Biden Administration Moving to Rejoin United Nations Human Rights Council
The United States is reengaging with the United Nations’ Human Rights Council and plans to rejoin it, President Joe Biden’s administration announced Monday.
The council “is a flawed body in need of reform” but the U.S. withdrawal in 2018 not only didn’t encourage meaningful change, but “created a vacuum of U.S. leadership, which countries with authoritarian agendas have used to their advantage,” Secretary of State Anthony Blinken said in a statement.
“To address the Council’s deficiencies and ensure it lives up to its mandate, the United States must be at the table using the full weight of our diplomatic leadership,” he added.
Members are announced for the council once a year, meaning the United States cannot rejoin immediately. For now, the country will engage as an observer, speaking with it, participating in negotiations, and working with partners on introducing resolutions.

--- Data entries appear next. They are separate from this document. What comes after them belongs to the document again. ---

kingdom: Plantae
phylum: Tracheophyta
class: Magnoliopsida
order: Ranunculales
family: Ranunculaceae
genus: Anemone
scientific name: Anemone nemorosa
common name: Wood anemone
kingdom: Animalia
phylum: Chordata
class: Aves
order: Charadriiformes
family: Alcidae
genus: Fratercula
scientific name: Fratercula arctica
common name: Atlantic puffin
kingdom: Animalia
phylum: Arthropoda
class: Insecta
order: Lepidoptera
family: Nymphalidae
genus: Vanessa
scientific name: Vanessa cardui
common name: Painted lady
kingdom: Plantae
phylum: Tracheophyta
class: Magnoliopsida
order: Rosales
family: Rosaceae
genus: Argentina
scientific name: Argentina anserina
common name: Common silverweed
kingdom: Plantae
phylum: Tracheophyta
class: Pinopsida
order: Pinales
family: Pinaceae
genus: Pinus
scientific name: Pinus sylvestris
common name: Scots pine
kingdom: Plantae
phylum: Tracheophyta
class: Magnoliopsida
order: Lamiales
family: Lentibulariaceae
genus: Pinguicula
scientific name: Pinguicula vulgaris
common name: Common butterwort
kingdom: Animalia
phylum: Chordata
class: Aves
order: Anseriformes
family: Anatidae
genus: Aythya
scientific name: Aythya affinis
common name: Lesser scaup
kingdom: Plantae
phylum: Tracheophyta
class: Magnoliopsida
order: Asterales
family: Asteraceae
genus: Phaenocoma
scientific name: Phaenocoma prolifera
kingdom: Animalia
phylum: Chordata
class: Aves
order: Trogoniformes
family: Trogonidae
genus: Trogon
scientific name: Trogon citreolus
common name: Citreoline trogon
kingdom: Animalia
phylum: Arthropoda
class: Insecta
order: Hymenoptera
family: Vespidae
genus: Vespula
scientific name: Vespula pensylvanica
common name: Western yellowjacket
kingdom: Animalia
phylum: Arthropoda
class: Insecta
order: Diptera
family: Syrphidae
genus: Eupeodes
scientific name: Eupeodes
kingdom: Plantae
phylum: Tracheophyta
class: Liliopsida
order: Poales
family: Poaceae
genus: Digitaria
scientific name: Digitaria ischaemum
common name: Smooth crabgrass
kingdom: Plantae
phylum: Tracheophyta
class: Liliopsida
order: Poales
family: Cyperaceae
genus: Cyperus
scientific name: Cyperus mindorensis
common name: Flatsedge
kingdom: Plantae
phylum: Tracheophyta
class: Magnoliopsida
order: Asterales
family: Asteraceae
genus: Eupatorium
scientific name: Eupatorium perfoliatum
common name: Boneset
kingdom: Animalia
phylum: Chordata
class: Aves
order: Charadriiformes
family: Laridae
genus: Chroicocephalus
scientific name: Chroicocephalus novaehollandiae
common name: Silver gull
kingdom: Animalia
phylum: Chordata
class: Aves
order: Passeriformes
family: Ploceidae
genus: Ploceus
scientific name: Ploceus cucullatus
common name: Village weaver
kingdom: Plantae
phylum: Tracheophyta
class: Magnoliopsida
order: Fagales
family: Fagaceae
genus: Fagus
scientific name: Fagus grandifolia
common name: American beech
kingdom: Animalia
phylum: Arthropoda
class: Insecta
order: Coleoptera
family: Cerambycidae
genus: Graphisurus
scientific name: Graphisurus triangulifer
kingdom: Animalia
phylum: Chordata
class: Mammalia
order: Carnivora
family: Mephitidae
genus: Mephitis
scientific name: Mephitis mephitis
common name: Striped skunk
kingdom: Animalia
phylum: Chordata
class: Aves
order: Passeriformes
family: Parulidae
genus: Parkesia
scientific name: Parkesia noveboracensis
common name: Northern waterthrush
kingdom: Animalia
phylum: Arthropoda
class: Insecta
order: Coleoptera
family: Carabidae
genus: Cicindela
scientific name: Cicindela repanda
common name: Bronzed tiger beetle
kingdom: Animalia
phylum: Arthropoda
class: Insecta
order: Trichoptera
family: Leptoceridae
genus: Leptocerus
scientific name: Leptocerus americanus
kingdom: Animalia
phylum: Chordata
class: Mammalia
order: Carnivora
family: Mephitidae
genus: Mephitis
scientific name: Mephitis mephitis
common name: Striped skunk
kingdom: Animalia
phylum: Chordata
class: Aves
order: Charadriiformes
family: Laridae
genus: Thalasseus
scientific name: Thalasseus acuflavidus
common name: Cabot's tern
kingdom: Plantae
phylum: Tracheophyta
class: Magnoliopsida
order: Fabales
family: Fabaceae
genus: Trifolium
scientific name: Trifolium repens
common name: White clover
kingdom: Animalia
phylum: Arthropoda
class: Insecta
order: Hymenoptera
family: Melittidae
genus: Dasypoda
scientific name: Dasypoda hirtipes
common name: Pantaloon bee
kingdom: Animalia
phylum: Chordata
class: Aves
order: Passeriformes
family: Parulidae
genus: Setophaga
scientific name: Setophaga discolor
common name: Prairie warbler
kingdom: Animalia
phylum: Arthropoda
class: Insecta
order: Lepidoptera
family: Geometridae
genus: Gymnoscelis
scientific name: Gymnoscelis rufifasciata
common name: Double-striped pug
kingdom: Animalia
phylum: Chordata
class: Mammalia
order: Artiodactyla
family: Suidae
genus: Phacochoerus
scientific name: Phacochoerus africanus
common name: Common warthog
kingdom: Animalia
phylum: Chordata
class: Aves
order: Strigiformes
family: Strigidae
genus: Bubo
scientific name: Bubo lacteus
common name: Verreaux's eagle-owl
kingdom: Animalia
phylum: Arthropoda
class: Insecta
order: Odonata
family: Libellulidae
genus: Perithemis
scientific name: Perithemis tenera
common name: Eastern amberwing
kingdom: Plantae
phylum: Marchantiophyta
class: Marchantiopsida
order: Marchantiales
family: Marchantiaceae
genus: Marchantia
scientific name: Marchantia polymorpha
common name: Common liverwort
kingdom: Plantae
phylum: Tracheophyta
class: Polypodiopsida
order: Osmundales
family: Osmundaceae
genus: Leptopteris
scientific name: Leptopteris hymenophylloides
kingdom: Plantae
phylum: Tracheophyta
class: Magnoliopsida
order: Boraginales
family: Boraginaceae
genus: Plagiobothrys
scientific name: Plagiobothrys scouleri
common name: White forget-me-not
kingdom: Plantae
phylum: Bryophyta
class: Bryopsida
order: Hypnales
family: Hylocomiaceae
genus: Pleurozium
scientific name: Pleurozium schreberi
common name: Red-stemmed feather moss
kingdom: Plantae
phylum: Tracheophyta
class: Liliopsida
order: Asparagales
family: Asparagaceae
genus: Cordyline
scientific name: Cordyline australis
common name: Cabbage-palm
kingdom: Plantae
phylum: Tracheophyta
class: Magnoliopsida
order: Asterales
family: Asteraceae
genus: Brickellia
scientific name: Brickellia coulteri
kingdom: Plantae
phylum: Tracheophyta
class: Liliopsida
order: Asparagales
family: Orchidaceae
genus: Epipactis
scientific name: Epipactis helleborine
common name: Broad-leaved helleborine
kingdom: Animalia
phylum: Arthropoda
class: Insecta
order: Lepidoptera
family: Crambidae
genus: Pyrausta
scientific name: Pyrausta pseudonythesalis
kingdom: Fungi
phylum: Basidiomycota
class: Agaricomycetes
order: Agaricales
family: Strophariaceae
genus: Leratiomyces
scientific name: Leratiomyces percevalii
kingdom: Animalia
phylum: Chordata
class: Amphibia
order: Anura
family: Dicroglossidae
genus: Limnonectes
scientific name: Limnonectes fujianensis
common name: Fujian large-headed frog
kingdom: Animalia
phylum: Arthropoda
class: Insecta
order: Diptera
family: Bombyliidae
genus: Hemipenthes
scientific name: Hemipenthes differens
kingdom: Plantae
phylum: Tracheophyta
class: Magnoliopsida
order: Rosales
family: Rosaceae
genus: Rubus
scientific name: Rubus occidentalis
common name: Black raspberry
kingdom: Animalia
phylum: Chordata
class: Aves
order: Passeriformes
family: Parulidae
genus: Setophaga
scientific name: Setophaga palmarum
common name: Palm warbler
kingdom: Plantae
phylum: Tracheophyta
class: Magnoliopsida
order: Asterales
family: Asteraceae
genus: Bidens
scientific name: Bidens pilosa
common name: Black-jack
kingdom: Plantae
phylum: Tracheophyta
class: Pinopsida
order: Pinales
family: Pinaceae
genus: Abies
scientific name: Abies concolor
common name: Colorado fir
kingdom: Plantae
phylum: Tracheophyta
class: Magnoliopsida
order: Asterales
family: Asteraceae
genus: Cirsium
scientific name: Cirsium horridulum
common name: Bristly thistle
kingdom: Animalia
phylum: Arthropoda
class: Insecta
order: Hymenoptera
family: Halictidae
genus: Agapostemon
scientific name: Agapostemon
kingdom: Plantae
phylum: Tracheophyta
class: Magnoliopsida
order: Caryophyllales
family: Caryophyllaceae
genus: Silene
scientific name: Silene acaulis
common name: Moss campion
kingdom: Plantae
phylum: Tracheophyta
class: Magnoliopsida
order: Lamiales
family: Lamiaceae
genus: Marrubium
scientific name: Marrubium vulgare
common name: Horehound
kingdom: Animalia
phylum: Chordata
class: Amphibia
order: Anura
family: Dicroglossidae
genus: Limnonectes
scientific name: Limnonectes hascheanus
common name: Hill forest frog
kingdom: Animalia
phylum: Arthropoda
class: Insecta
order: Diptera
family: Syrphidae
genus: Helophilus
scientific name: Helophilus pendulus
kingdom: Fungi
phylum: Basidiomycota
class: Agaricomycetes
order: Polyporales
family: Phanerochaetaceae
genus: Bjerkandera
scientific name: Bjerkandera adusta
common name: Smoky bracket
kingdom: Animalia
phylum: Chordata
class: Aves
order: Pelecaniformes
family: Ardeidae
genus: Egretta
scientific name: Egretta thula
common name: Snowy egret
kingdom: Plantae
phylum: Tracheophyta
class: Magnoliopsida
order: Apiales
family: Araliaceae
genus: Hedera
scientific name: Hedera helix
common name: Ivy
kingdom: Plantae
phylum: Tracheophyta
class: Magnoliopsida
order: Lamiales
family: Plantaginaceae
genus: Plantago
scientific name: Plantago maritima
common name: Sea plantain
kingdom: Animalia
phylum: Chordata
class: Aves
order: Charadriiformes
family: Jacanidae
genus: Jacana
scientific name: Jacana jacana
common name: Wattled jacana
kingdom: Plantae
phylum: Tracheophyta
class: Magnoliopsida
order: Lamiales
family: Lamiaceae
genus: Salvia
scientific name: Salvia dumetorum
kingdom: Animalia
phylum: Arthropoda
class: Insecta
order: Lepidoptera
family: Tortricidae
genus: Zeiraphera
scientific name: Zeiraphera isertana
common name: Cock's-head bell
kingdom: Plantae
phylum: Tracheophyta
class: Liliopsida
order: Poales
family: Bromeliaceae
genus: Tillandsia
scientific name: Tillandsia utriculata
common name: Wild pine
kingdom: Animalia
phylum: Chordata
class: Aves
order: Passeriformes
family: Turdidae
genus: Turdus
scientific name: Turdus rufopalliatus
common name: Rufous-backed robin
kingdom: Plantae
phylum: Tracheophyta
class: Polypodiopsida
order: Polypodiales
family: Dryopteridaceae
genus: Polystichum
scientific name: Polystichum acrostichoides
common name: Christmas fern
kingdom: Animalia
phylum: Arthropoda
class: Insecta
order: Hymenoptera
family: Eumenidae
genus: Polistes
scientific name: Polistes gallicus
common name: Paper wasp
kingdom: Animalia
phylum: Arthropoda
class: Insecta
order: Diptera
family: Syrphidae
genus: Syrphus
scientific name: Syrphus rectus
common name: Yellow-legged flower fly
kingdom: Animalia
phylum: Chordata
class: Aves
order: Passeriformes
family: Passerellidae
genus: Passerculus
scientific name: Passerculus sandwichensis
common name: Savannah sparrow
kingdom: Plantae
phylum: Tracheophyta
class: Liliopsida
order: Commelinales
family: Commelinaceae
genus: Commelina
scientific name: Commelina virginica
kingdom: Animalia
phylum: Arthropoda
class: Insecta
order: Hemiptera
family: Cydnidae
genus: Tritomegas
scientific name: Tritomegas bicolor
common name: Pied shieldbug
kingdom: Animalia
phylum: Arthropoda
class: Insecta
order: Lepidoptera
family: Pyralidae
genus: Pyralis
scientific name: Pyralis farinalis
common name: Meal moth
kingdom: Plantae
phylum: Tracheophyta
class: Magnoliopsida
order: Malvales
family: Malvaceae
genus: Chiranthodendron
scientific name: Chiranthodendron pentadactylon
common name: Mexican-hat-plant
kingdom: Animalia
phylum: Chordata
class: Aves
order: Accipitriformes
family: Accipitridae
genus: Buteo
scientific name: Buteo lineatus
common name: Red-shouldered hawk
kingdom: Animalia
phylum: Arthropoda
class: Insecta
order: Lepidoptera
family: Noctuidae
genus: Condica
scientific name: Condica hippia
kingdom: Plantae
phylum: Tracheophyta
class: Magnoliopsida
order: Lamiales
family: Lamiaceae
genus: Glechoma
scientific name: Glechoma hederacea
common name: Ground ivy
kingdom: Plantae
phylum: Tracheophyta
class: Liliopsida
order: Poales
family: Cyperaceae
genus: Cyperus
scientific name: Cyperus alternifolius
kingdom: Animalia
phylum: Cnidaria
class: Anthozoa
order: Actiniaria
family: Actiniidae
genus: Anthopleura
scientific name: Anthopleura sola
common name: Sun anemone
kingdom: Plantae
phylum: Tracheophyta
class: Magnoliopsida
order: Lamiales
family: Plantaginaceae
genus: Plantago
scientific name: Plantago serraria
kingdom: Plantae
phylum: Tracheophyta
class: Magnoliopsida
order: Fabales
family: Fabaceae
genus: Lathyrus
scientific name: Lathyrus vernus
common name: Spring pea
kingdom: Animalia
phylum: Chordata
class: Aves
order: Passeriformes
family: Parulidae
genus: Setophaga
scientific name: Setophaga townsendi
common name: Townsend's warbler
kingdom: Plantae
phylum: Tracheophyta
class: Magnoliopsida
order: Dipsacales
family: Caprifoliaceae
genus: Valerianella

“It is our view that the best way to improve the Council is to engage with it and its members in a principled fashion. We strongly believe that when the United States engages constructively with the Council, in concert with our allies and friends, positive change is within reach,” Blinken said.
“While recognizing the Council’s flaws, we know that this body has the potential to be an important forum for those fighting tyranny and injustice around the world,” Mark Cassayre, U.S. charge d’affaires at the U.S. mission to the U.N. in Geneva, told reporters in Geneva. “By being present at the table, we seek to ensure it can live up to that potential.”
The reengagement fits into Biden’s outlook on international partnerships, with the belief that it’s better to try to change them from within than withdraw entirely.
The Trump’s administration withdrew the United States from the council nearly three years ago, pointing to some of the biggest human rights abusers, including China, being among the members.
Overview of the United Nations Human Rights Council is seen in Geneva, Switzerland June 6, 2017. (Denis Balibouse/Reuters)
“The Human Rights Council is a poor defender of human rights,” then-Secretary of State Mike Pompeo said. “Worse than that, the Human Rights Council has become an exercise in shameless hypocrisy, with many of the world’s worst human rights abuses going ignored and some of the world’s most serious offenders sitting on the council itself.”
China is one of the current 15 members, along with Bolivia, Côte d’Ivoire, Cuba, France, Gabon, Malawi, Mexico, Nepal, Pakistan, the Russian Federation, Senegal, Ukraine, the United Kingdom, and Uzbekistan.
The council started a new term on Jan. 1. Each nation is slated to be a member for three years. They cannot serve consecutive terms.
The United States could apply to fill one of three seats held by Western European countries Austria, Denmark, and Italy. Those seats are up for grabs in October.
Fijian diplomat Nazhat Shameem Khan, the new president of the council, told colleagues on Monday that the council would continue to work on responding to “deep inequalities” laid bare by the COVID-19 pandemic.
“We know, as a community of nations, that emergencies and disasters, whether caused by a climate crisis or a health emergency, have the effect of exacerbating existing inequalities and of deepening poverty,” Khan said. “This Council, and the constructive and inclusive nature of the dialogue it is able to host, is crucial to the building of societies which are fairer, resilient, and built on human dignity and equality. In doing so, the Human Rights Council takes on a role which is capable of transforming social, national and global relationships.”
There was no mention of, nor has the council tackled, some of the abuses by the Chinese Communist Party, such as the widespread detention of and genocide against Uyghurs in Xinjiang and its ongoing persecution of the Falun Gong spiritual group.
A group of House Republicans had urged Biden not to rejoin the council, alleging it “has failed to seriously advance the basic tenets of the Universal Declaration of Human Rights and has instead bolstered some of the most oppressive regimes in the world.”
“The United States should not grant this body any further credibility with its membership,” they added.